__Required action__.
Copy each line below without leaving any out.

Source records
________________________________________

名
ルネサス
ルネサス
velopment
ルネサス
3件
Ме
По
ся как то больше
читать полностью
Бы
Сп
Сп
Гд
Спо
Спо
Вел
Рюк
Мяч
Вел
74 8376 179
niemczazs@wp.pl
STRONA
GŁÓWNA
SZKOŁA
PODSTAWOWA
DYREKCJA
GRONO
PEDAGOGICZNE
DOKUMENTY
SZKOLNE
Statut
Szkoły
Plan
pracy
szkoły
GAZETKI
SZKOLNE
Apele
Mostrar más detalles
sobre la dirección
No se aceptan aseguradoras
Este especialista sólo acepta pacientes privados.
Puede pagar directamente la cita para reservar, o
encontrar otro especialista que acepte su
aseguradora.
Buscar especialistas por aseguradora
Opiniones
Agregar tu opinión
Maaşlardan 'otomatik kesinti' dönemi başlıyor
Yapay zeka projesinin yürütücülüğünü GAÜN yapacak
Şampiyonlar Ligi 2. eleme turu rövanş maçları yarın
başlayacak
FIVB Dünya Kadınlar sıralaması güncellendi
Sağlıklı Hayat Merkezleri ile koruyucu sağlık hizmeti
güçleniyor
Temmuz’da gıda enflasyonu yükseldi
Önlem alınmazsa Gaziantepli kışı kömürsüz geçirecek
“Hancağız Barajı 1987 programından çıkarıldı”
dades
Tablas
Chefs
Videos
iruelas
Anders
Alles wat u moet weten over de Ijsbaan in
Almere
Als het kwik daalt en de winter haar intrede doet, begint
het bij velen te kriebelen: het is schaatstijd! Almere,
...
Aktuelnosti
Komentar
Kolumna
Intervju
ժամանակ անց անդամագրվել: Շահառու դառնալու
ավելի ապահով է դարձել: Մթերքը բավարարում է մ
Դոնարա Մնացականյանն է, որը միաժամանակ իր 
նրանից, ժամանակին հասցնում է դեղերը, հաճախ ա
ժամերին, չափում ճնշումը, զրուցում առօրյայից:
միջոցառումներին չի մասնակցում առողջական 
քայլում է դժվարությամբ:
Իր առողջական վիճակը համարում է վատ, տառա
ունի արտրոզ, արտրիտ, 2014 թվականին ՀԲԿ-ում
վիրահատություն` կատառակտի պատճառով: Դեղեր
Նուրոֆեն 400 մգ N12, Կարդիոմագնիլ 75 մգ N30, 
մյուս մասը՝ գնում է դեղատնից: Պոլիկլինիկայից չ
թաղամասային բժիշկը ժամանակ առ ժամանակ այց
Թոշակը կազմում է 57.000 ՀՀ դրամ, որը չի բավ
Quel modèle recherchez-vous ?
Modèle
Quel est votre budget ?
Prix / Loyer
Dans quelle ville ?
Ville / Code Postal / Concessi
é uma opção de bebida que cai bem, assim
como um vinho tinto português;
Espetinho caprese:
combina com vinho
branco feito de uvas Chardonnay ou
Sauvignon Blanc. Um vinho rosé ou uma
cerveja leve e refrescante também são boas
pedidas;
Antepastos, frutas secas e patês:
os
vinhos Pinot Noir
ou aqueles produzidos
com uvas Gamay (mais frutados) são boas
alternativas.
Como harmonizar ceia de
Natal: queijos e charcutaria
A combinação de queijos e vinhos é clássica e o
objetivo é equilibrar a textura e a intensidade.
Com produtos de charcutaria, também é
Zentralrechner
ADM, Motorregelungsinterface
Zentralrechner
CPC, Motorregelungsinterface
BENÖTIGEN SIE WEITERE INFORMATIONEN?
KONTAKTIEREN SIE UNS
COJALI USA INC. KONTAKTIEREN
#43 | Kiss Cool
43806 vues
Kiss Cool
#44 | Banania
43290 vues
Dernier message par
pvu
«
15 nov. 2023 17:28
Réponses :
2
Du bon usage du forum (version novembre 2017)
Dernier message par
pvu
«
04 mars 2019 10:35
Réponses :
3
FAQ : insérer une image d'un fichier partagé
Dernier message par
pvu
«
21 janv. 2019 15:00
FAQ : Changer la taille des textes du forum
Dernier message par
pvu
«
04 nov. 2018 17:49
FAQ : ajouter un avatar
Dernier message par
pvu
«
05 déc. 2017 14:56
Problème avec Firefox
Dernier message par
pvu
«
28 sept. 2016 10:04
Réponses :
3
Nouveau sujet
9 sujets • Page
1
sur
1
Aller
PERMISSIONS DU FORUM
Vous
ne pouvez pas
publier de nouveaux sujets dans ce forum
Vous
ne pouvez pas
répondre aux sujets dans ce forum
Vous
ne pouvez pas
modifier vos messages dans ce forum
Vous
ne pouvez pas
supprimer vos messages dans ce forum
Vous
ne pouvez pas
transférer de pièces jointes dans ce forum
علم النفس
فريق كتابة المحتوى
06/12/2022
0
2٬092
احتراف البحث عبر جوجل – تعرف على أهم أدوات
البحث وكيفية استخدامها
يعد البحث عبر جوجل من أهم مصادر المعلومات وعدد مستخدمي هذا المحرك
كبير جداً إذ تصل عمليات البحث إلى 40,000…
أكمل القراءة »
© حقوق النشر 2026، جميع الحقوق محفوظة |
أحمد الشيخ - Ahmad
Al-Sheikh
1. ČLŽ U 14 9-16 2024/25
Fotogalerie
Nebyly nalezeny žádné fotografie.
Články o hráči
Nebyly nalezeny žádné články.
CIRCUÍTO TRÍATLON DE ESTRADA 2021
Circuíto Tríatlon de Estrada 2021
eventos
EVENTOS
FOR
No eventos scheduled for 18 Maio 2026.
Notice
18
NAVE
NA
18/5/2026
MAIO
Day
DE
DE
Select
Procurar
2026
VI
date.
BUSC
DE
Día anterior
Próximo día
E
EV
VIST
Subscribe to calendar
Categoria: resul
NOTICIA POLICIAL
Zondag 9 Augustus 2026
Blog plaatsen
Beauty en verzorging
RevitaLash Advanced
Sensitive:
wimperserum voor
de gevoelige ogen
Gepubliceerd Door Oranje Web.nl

________________________________________

__Your solution__.
名
ルネサス
ルネサス
velopment
ルネサス
3件
Ме
По
ся как то больше
читать полностью
Бы
Сп
Сп
Гд
Спо
Спо
Вел
Рюк
Мяч
Вел
74 8376 179
niemczazs@wp.pl
STRONA
GŁÓWNA
SZKOŁA
PODSTAWOWA
DYREKCJA
GRONO
PEDAGOGICZNE
DOKUMENTY
SZKOLNE
Statut
Szkoły
Plan
pracy
szkoły
GAZETKI
SZKOLNE
Apele
Mostrar más detalles
sobre la dirección
No se aceptan aseguradoras
Este especialista sólo acepta pacientes privados.
Puede pagar directamente la cita para reservar, o
encontrar otro especialista que acepte su
aseguradora.
Buscar especialistas por aseguradora
Opiniones
Agregar tu opinión
Maaşlardan 'otomatik kesinti' dönemi başlıyor
Yapay zeka projesinin yürütücülüğünü GAÜN yapacak
Şampiyonlar Ligi 2. eleme turu rövanş maçları yarın
başlayacak
FIVB Dünya Kadınlar sıralaması güncellendi
Sağlıklı Hayat Merkezleri ile koruyucu sağlık hizmeti
güçleniyor
Temmuz’da gıda enflasyonu yükseldi
Önlem alınmazsa Gaziantepli kışı kömürsüz geçirecek
“Hancağız Barajı 1987 programından çıkarıldı”
dades
Tablas
Chefs
Videos
iruelas
Anders
Alles wat u moet weten over de Ijsbaan in
Almere
Als het kwik daalt en de winter haar intrede doet, begint
het bij velen te kriebelen: het is schaatstijd! Almere,
...
Aktuelnosti
Komentar
Kolumna
Intervju
ժամանակ անց անդամագրվել: Շահառու դառնալու
ավելի ապահով է դարձել: Մթերքը բավարարում է մ
Դոնարա Մնացականյանն է, որը միաժամանակ իր 
նրանից, ժամանակին հասցնում է դեղերը, հաճախ ա
ժամերին, չափում ճնշումը, զրուցում առօրյայից:
միջոցառումներին չի մասնակցում առողջական 
քայլում է դժվարությամբ:
Իր առողջական վիճակը համարում է վատ, տառա
ունի արտրոզ, արտրիտ, 2014 թվականին ՀԲԿ-ում
վիրահատություն` կատառակտի պատճառով: Դեղեր
Նուրոֆեն 400 մգ N12, Կարդիոմագնիլ 75 մգ N30, 
մյուս մասը՝ գնում է դեղատնից: Պոլիկլինիկայից չ
թաղամասային բժիշկը ժամանակ առ ժամանակ այց
Թոշակը կազմում է 57.000 ՀՀ դրամ, որը չի բավ
Quel modèle recherchez-vous ?
Modèle
Quel est votre budget ?
Prix / Loyer
Dans quelle ville ?
Ville / Code Postal / Concessi
é uma opção de bebida que cai bem, assim
como um vinho tinto português;
Espetinho caprese:
combina com vinho
branco feito de uvas Chardonnay ou
Sauvignon Blanc. Um vinho rosé ou uma
cerveja leve e refrescante também são boas
pedidas;
Antepastos, frutas secas e patês:
os
vinhos Pinot Noir
ou aqueles produzidos
com uvas Gamay (mais frutados) são boas
alternativas.
Como harmonizar ceia de
Natal: queijos e charcutaria
A combinação de queijos e vinhos é clássica e o
objetivo é equilibrar a textura e a intensidade.
Com produtos de charcutaria, também é
Zentralrechner
ADM, Motorregelungsinterface
Zentralrechner
CPC, Motorregelungsinterface
BENÖTIGEN SIE WEITERE INFORMATIONEN?
KONTAKTIEREN SIE UNS
COJALI USA INC. KONTAKTIEREN
#43 | Kiss Cool
43806 vues
Kiss Cool
#44 | Banania
43290 vues
Dernier message par
pvu
«
15 nov. 2023 17:28
Réponses :
2
Du bon usage du forum (version novembre 2017)
Dernier message par
pvu
«
04 mars 2019 10:35
Réponses :
3
FAQ : insérer une image d'un fichier partagé
Dernier message par
pvu
«
21 janv. 2019 15:00
FAQ : Changer la taille des textes du forum
Dernier message par
pvu
«
04 nov. 2018 17:49
FAQ : ajouter un avatar
Dernier message par
pvu
«
05 déc. 2017 14:56
Problème avec Firefox
Dernier message par
pvu
«
28 sept. 2016 10:04
Réponses :
3
Nouveau sujet
9 sujets • Page
1
sur
1
Aller
PERMISSIONS DU FORUM
Vous
ne pouvez pas
publier de nouveaux sujets dans ce forum
Vous
ne pouvez pas
répondre aux sujets dans ce forum
Vous
ne pouvez pas
modifier vos messages dans ce forum
Vous
ne pouvez pas
supprimer vos messages dans ce forum
Vous
ne pouvez pas
transférer de pièces jointes dans ce forum
علم النفس
فريق كتابة المحتوى
06/12/2022
0
2٬092
احتراف البحث عبر جوجل – تعرف على أهم أدوات
البحث وكيفية استخدامها
يعد البحث عبر جوجل من أهم مصادر المعلومات وعدد مستخدمي هذا المحرك
كبير جداً إذ تصل عمليات البحث إلى 40,000…
أكمل القراءة »
© حقوق النشر 2026، جميع الحقوق محفوظة |
أحمد الشيخ - Ahmad
Al-Sheikh
1. ČLŽ U 14 9-16 2024/25
Fotogalerie
Nebyly nalezeny žádné fotografie.
Články o hráči
Nebyly nalezeny žádné články.
CIRCUÍTO TRÍATLON DE ESTRADA 2021
Circuíto Tríatlon de Estrada 2021
eventos
EVENTOS
FOR
No eventos scheduled for 18 Maio 2026.
Notice
18
NAVE
NA
18/5/2026
MAIO
Day
DE
DE
Select
Procurar
2026
VI
date.
BUSC
DE
Día anterior
Próximo día
E
EV
VIST
Subscribe to calendar
Categoria: resul
NOTICIA POLICIAL
Zondag 9 Augustus 2026
Blog plaatsen
Beauty en verzorging
RevitaLash Advanced
Sensitive:
wimperserum voor
de gevoelige ogen
Gepubliceerd Door Oranje Web.nl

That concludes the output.